When training artificial intelligence to solve complex problems, a “near-miss” is often treated no differently than a total failure. Imagine a student tackling an Olympiad-level geometry question. They successfully map the coordinates, derive the complex formula for a ball bouncing inside a triangle, and identify the correct prime factors, but stumble on a simple calculation at the very end. In traditional Reinforcement Learning from Verifiable Rewards (RLVR)—the dominant paradigm used to train modern large language models (LLMs)—the AI receives a flat score of zero. Because the final answer is wrong, the model’s valuable partial progress is entirely wasted.

This is known as the “credit assignment” problem. When math problems get too difficult, AI models rarely stumble upon the correct final answer during training, leaving them in a “gradient dead zone” with no positive feedback to learn from.

To pull AI out of this mathematical gridlock, researchers from Tsinghua University’s LeapLab have developed a novel training framework called Subproblem Curriculum Reinforcement Learning (SCRL). The method acts like a seasoned teacher, decomposing intimidating, multi-step hurdles into a curriculum of manageable, verifiable subproblems.

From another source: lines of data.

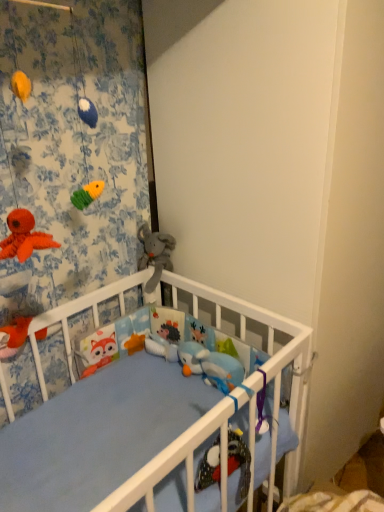
Question: Is floral fabric curtain at upper left outside of soft gray plush elephant at center, which appears as the 1th toy when viewed from the right?

Choices:
 (A) no
 (B) yes

Answer: (B)

Question: From the image's perspective, is floral fabric curtain at upper left located above soft gray plush elephant at center, the first toy when ordered from back to front?

Choices:
 (A) no
 (B) yes

Answer: (B)

Question: Could you tell me if floral fabric curtain at upper left is facing soft gray plush elephant at center, which is counted as the 2th toy, starting from the left?

Choices:
 (A) yes
 (B) no

Answer: (A)

Question: From a real-world perspective, is floral fabric curtain at upper left over soft gray plush elephant at center, which appears as the 1th toy when viewed from the right?

Choices:
 (A) yes
 (B) no

Answer: (A)

Question: Considering the relative sizes of floral fabric curtain at upper left and soft gray plush elephant at center, which is counted as the 2th toy, starting from the left, in the image provided, is floral fabric curtain at upper left shorter than soft gray plush elephant at center, which is counted as the 2th toy, starting from the left,?

Choices:
 (A) yes
 (B) no

Answer: (B)

Question: Is point (170, 238) closer or farther from the camera than point (21, 320)?

Choices:
 (A) closer
 (B) farther

Answer: (B)

Question: In the image, is soft gray plush elephant at center, which is counted as the 2th toy, starting from the left, positioned in front of or behind matte orange plush toy at lower left, which is the first toy in left-to-right order?

Choices:
 (A) front
 (B) behind

Answer: (B)

Question: From the image's perspective, is soft gray plush elephant at center, the first toy when ordered from back to front, positioned above or below matte orange plush toy at lower left, which is the first toy in left-to-right order?

Choices:
 (A) below
 (B) above

Answer: (B)

Question: Is soft gray plush elephant at center, the second toy in the front-to-back sequence, inside the boundaries of matte orange plush toy at lower left, which appears as the second toy when viewed from the right, or outside?

Choices:
 (A) inside
 (B) outside

Answer: (B)

Question: From a real-world perspective, is matte orange plush toy at lower left, the first toy from the front, positioned above or below soft gray plush elephant at center, which ranks as the second toy in bottom-to-top order?

Choices:
 (A) below
 (B) above

Answer: (A)

Question: From the image's perspective, is matte orange plush toy at lower left, which is the first toy in left-to-right order, above or below soft gray plush elephant at center, which ranks as the second toy in bottom-to-top order?

Choices:
 (A) below
 (B) above

Answer: (A)

Question: Based on their positions, is matte orange plush toy at lower left, acting as the second toy starting from the top, located to the left or right of soft gray plush elephant at center, the first toy when ordered from top to bottom?

Choices:
 (A) right
 (B) left

Answer: (B)

Question: From their relative heights in the image, would you say matte orange plush toy at lower left, which appears as the second toy when viewed from the right, is taller or shorter than soft gray plush elephant at center, which appears as the 1th toy when viewed from the right?

Choices:
 (A) short
 (B) tall

Answer: (A)

Question: In the image, is floral fabric curtain at upper left positioned in front of or behind matte orange plush toy at lower left, which appears as the second toy when viewed from the right?

Choices:
 (A) behind
 (B) front

Answer: (B)

Question: From a real-world perspective, relative to matte orange plush toy at lower left, which is the first toy in left-to-right order, is floral fabric curtain at upper left vertically above or below?

Choices:
 (A) below
 (B) above

Answer: (B)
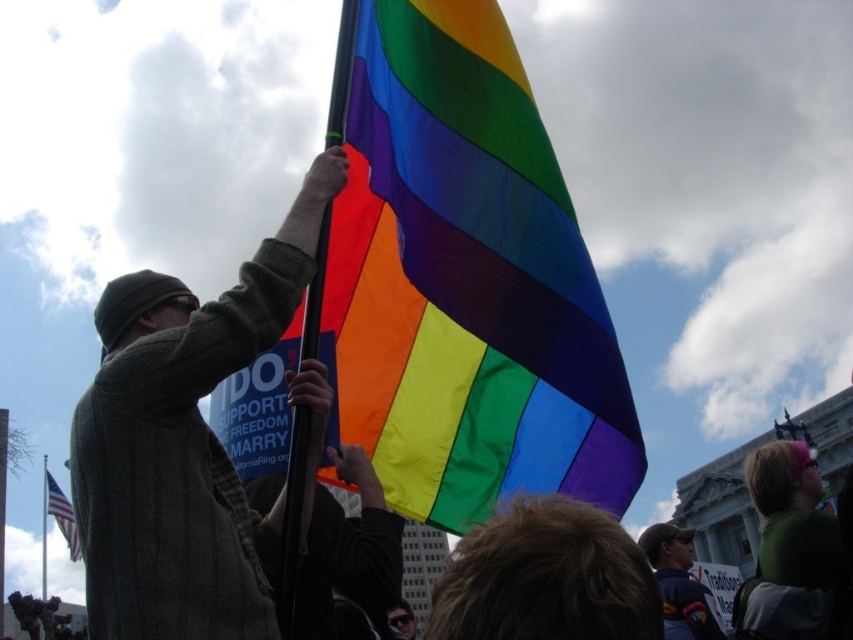
Does dark blue baseball cap at lower right appear under american flag at lower left?

No.

Does dark blue baseball cap at lower right have a greater height compared to american flag at lower left?

Yes.

Consider the image. Measure the distance between dark blue baseball cap at lower right and camera.

The distance of dark blue baseball cap at lower right from camera is 35.55 meters.

Locate an element on the screen. This screenshot has width=853, height=640. dark blue baseball cap at lower right is located at coordinates (680, 584).

From the picture: Does knit green sweater at center have a lesser width compared to dark blue baseball cap at lower right?

Correct, knit green sweater at center's width is less than dark blue baseball cap at lower right's.

Identify the location of knit green sweater at center. (183, 442).

Where is `knit green sweater at center`? This screenshot has height=640, width=853. knit green sweater at center is located at coordinates (x=183, y=442).

Does rainbow fabric flag at center have a greater width compared to dark blue baseball cap at lower right?

Incorrect, rainbow fabric flag at center's width does not surpass dark blue baseball cap at lower right's.

Between rainbow fabric flag at center and dark blue baseball cap at lower right, which one is positioned higher?

Positioned higher is rainbow fabric flag at center.

Where is `rainbow fabric flag at center`? Image resolution: width=853 pixels, height=640 pixels. rainbow fabric flag at center is located at coordinates (466, 280).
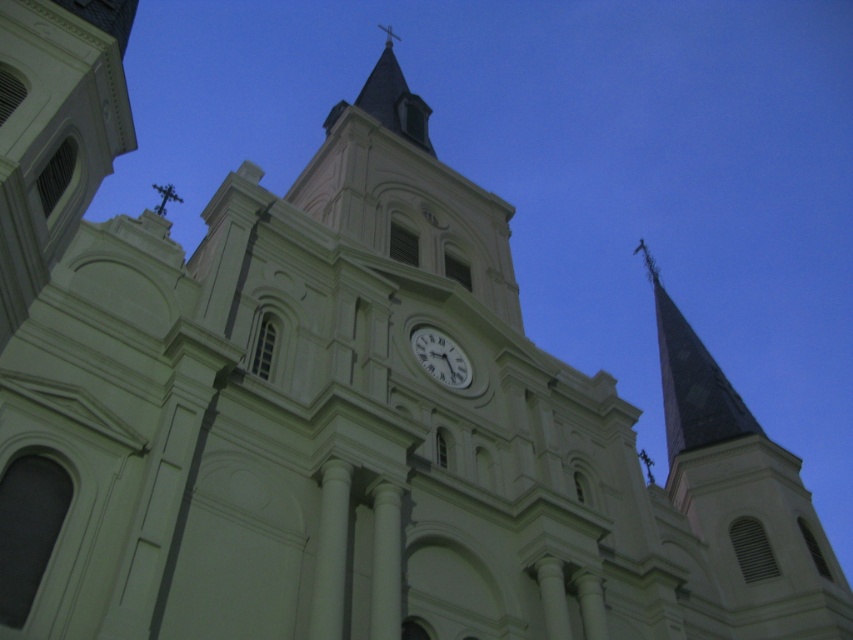
Question: Among these objects, which one is nearest to the camera?

Choices:
 (A) white glossy clock at center
 (B) smooth gray steeple at right
 (C) dark gray slate spire at upper right

Answer: (B)

Question: Which object is the closest to the dark gray slate spire at upper right?

Choices:
 (A) white glossy clock at center
 (B) smooth gray steeple at right

Answer: (B)

Question: From the image, what is the correct spatial relationship of smooth gray steeple at right in relation to dark gray slate spire at upper right?

Choices:
 (A) above
 (B) below

Answer: (A)

Question: Can you confirm if smooth gray steeple at right is smaller than white glossy clock at center?

Choices:
 (A) yes
 (B) no

Answer: (B)

Question: Among these points, which one is farthest from the camera?

Choices:
 (A) (712, 413)
 (B) (462, 388)

Answer: (A)

Question: Does dark gray slate spire at upper right appear on the right side of white glossy clock at center?

Choices:
 (A) yes
 (B) no

Answer: (A)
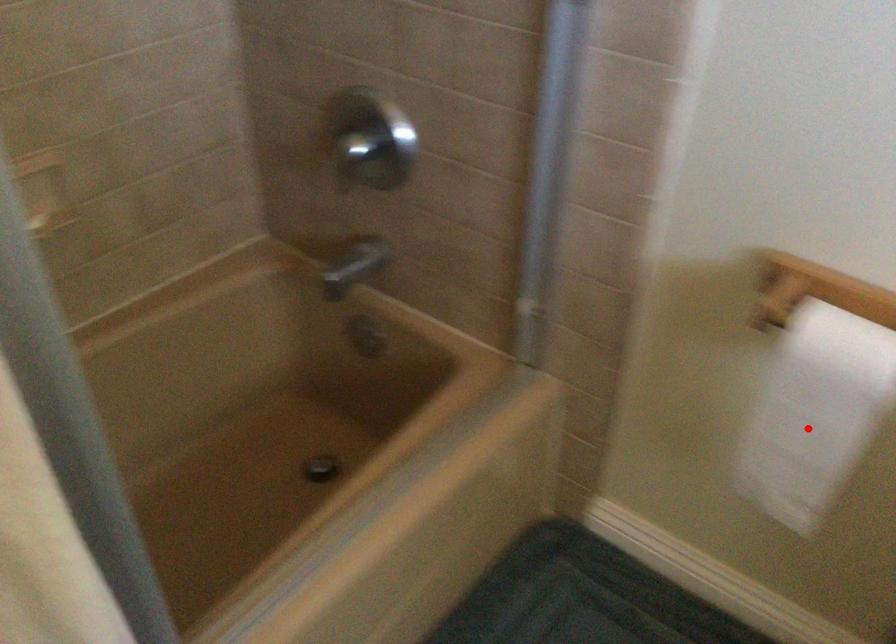
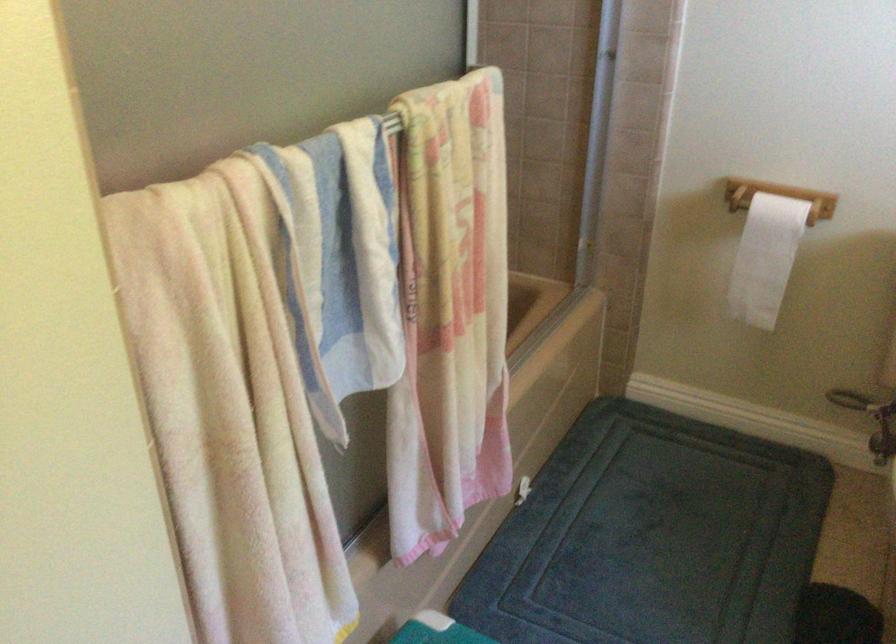
Find the pixel in the second image that matches the highlighted location in the first image.

(764, 258)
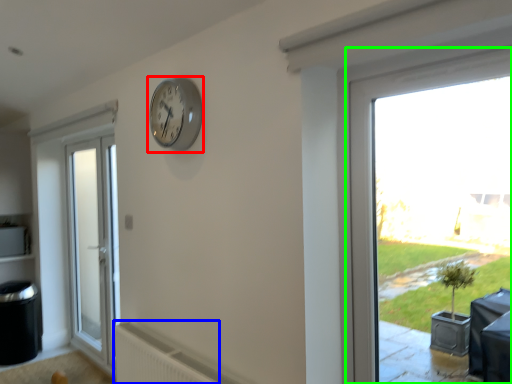
Question: Which is nearer to the clock (highlighted by a red box)? radiator (highlighted by a blue box) or window (highlighted by a green box).

Choices:
 (A) radiator
 (B) window

Answer: (B)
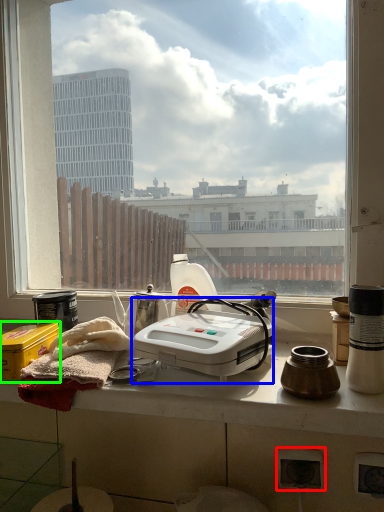
Question: Based on their relative distances, which object is farther from power plugs and sockets (highlighted by a red box)? Choose from kitchen appliance (highlighted by a blue box) and box (highlighted by a green box).

Choices:
 (A) kitchen appliance
 (B) box

Answer: (B)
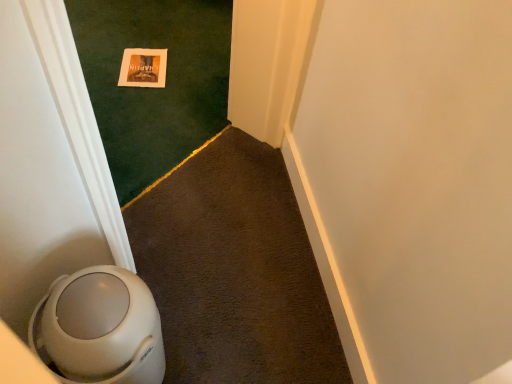
Find the location of a particular element. brown carpet at center is located at coordinates (234, 270).

Describe the element at coordinates (234, 270) in the screenshot. I see `brown carpet at center` at that location.

The width and height of the screenshot is (512, 384). In order to click on brown carpet at center in this screenshot , I will do `click(234, 270)`.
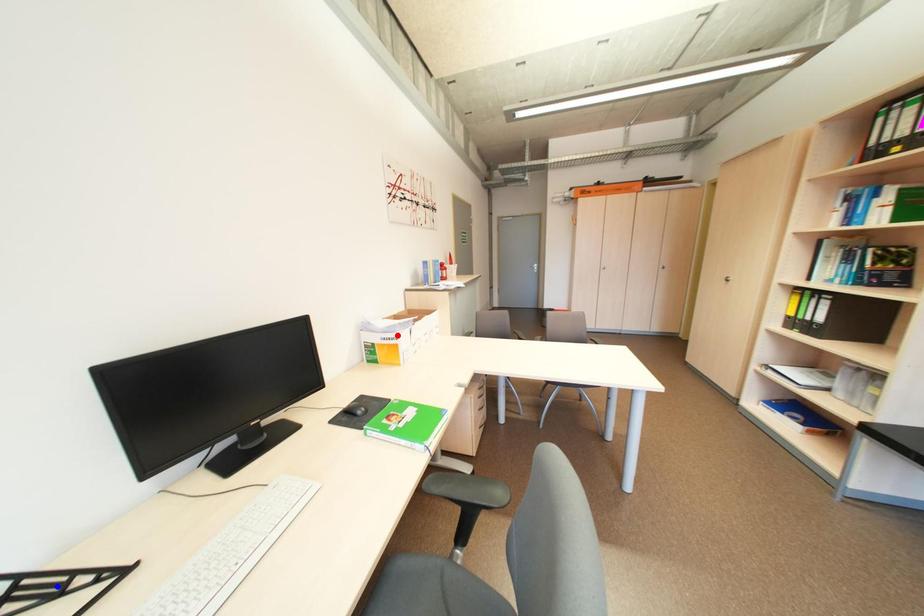
Question: Two points are marked on the image. Which point is closer to the camera?

Choices:
 (A) Blue point is closer.
 (B) Red point is closer.

Answer: (A)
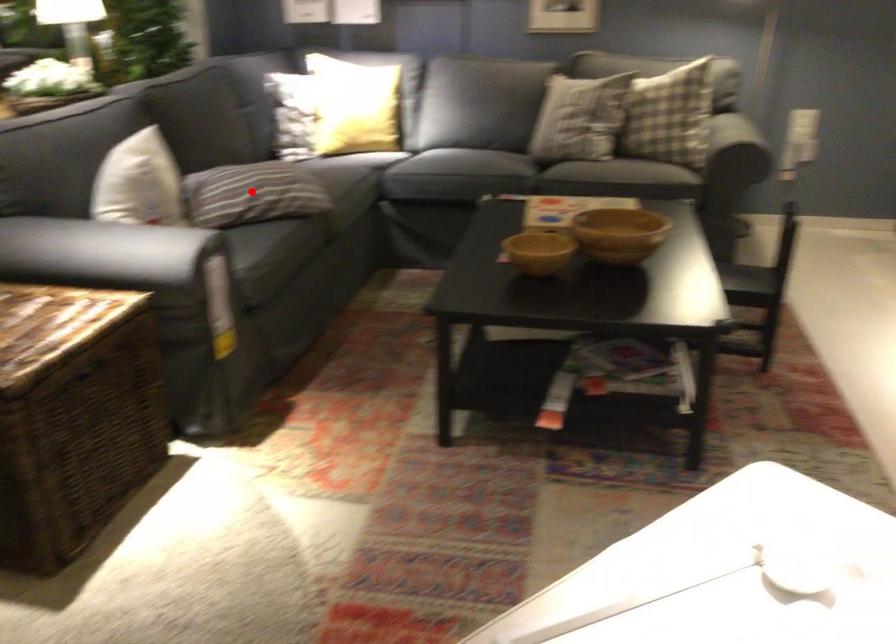
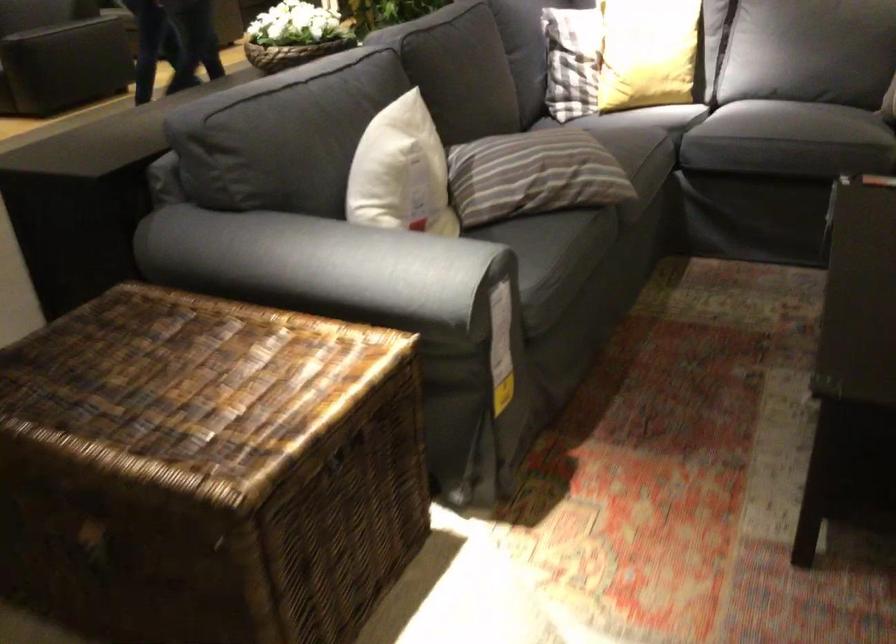
Where in the second image is the point corresponding to the highlighted location from the first image?

(533, 174)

Instead of asking an LLM to solve a complex problem from scratch, SCRL uses a separate AI to break a known reference solution down into a chain of progressively harder, self-contained questions. For instance, in a physics problem calculating a rocket’s trajectory, the curriculum might ask:

  1. What is the rocket’s initial thrust?
  2. What is its velocity at fuel burnout?
  3. What is the final peak altitude?

To prevent the AI from taking shortcuts—such as guessing the final answer without actually understanding the intermediate steps—SCRL implements “progress-aware correction.” The model only receives credit for consecutive successes from the beginning. If it gets the first two subproblems right but fails the third, it receives zero credit for the fourth, even if it somehow guessed that last answer correctly. This forces the model to master the scaffolding logic before moving forward.

Furthermore, the researchers introduced “subproblem-level normalization.” By assessing the AI’s performance at each specific step in a sequence across a group of attempts, the algorithm can precisely pinpoint exactly where the model made a breakthrough, doling out token-level rewards directly to the successful reasoning spans.

The results of this approach are striking. Across seven mathematical reasoning benchmarks, SCRL consistently outperformed standard reinforcement learning methods. When applied to the Qwen3-4B-Base model, SCRL delivered a 4.1-point average accuracy gain. On notoriously difficult competitive benchmarks like the American Invitational Mathematics Examination (AIME) and IMO-Bench, SCRL improved the model’s problem-solving accuracy significantly, suggesting far better exploration of difficult logical pathways.

Importantly, the researchers proved that SCRL does not require highly curated, perfect subproblems to be effective. Even when using a weaker, smaller model to generate the subproblems, SCRL still yielded a substantial 2.7-point average improvement over standard methods.

By turning sparse, frustrating dead-ends into dense, structured learning opportunities, SCRL offers a highly practical blueprint for the next generation of AI reasoners—proving that even for machines, the best way to solve a hard problem is to take it one step at a time.